How Could Forgiveness Play a Role in Foreign Policy? Does There Need to Be a Congruent Worldview?
How Could Forgiveness Play a Role in Foreign Policy? Does There Need to Be a Congruent Worldview?
The question posed itself acutely on September 11, 2001. People in the United States had experienced the outrage of terrorist attacks on sites of important symbolic value, deaths by the thousands, assault on national honor, ruthless brutality. How were we to respond?
Government clearly had a duty to protect its citizens. Such things could not be allowed. There was not much more could be done to the nineteen individuals who had thrown away their own lives to carry them out. But who had enabled or supported them? Their costs were small. The hijackers had needed only airplane tickets and box cutters to turn the instruments and technology of the powerful against them. Those who had responsibility, though, for providing the minimal expense or for moral and ideological support had to be held accountable, in proportion to their responsibility.
Yet there was a third element besides the perpetrators and their backers. Americans faced a sea of anger, not only from within the Arab or Muslim world but from the countless deprived and dispossessed masses throughout the two-thirds world. Although many nations responded to the attacks with condolences to the United States and condemnation of the attacks, there was no doubt that the attacks indicated that Americans already faced that anger on many accounts. This was a novel situation for us. The United States had been viewed for most of our history, when we deserved it and when we did not, as the great beacon of hope for the world, of justice, of liberty. Now this was not so. We were seen instead as the monopolists of the world’s good, as exploiters, coercive in our dealings with weaker countries, manipulators of their interests in favor of our own. If we did not address the grievances of those who saw themselves as oppressed we would be unfaithful to our own highest principles.

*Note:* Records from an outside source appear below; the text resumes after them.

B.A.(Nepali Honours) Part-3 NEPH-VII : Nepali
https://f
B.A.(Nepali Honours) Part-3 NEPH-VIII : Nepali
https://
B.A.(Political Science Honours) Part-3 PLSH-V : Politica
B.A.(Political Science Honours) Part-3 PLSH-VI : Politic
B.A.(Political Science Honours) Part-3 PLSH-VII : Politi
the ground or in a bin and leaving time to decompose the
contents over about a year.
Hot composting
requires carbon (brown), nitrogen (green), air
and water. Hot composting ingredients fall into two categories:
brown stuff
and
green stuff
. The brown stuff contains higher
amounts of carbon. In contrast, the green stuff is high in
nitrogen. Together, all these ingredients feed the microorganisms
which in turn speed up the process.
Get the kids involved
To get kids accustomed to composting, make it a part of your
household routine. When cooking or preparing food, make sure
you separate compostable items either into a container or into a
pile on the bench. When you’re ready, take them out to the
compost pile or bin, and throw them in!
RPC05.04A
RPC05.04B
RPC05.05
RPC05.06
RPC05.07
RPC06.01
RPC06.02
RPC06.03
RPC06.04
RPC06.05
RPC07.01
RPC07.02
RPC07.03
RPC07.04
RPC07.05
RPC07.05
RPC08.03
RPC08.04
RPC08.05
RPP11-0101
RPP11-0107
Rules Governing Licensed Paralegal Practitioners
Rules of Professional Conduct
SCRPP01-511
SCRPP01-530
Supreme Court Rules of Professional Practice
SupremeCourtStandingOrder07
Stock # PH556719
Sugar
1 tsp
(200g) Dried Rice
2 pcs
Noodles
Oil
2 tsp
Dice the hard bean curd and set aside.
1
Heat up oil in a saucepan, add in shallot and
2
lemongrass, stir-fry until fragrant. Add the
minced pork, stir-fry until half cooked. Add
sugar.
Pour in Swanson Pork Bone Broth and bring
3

I expressed this on the very night of 9/11, sitting on a television panel discussing the traumas of the day. Another member of the panel, a professor, responded: “If anyone feels that way about us, we must make them fear us!” Without much thought I retorted: “I believe those 19 blokes were trying to do that to us today. Do you care to join them?”
This of course did not please the man who had so suddenly become my adversary. He replied: “For all these years they have told us we should respond to these things by diplomatic means, and look where it got us!” My return: “Our diplomacy must not have been very good.”
Our national response was in fact an effort to make them - all those of whom we asked: “Why do they hate us?” - to make them fear us. Over the years since, it has cost us many more deaths, vast wealth and indebtedness, tremendous limitations of our freedoms, loss of respect even from our allies and the confirmed enmity of much of the deprived world. Many people had hoped that the new Administration might definitively change that, but the world has been much disappointed by us even since.